Goal of the exercise »
The line containing "Slightly expensive than others" marks the start; repeat it and every following line exactly through the end of the entries.

Collected data
————————
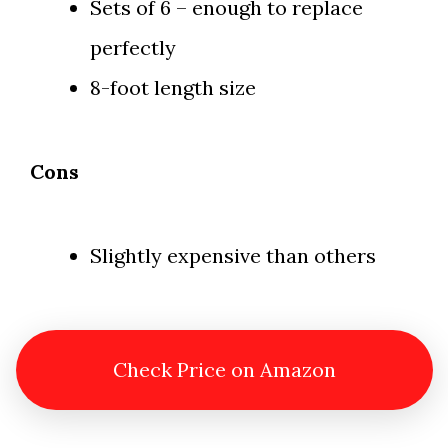
Sets of 6 – enough to replace
perfectly
8-foot length size
Cons
Slightly expensive than others
Check Price on Amazon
————————
The answer »
Slightly expensive than others
Check Price on Amazon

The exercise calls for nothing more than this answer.